Of course, I reported the affair to my bank and checked my account but what unnerved me was how I nearly fell for his slimy trick.
Time and time again we’re being warned about scams like this, but the criminals keep coming up with new tricks and get so good at inventing scams and playing the role of “expert” that they could audition for the National Theatre.
A recent wheeze is to send a text purporting to come from the Post Office. It tells you that an additional payment is needed for a letter before the post can send it on. The amount they want is relatively small, about £2.00, so it doesn’t seem suspicious.
But should you be taken in by this and click on the link to “pay” you’re actually passing on your bank details and letting the scammers into your account.
Another scam that’s surfaced lately involves a phone call to the victim claiming that they’ve been fined by the government but if they pay a fee, often in the low thousands, they can avoid court action.
According to Which? nearly £480 million was lost last year to bank transfer scams. The advice is always the same: IGNORE, IGNORE, IGNORE.
But why in spite of warnings and advice do we carry on falling for it?
From my own experience, if you see the words Post Office or the letters HMRC you’re inclined to believe them. Certainly the letters HMRC can start you worrying.
We’re told that these bodies would never text us but the combination of those letters and the words “court action” doesn’t do much for your nerves.
Being the victim of fraud is a horrible experience; it makes you feel such a fool.
I once had my credit card cloned when we were filming in the Midlands. I stupidly left my card with the receptionist at our hotel, somebody cloned it and went on a spending spree to the tune of over £3,000 – money I didn’t have.

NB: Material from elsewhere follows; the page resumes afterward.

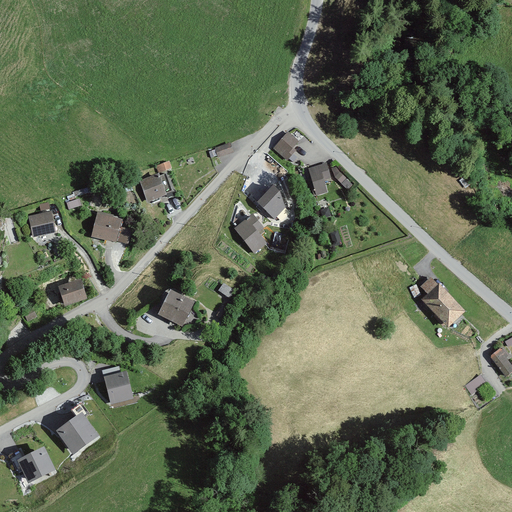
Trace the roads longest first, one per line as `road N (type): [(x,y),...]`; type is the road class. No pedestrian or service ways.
road 1 (residential): [(299,110),(276,121),(115,291),(0,361)]
road 2 (residential): [(299,110),(511,316)]
road 3 (residential): [(0,378),(18,383),(65,360),(83,372),(75,391),(0,431)]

The fraud people got involved and eventually I got my money back. It was a salutary lesson and the moral was that you should always cling to your cards.
I heard on the radio a middle-aged woman talking about how she fell for a common fraud and how she felt ashamed to own up to it.
She’d handed over all her money to some rat who charmed her on social media.
She was lonely, he was kind and attentive. He wined and dined her, and made her feel special in her autumn years.
And then he took her money. She lost it all, and her self-esteem. I know what I’d do if I got my hands on this greasy Lothario and many more like him.
I do know there are calls for the government to crack down harder on scams in forthcoming Duty of Care legislation.
It couldn’t come too soon.
Meanwhile, trust nobody who asks for personal information and keep reminding yourself – as I do – that there’s no fool like an old fool.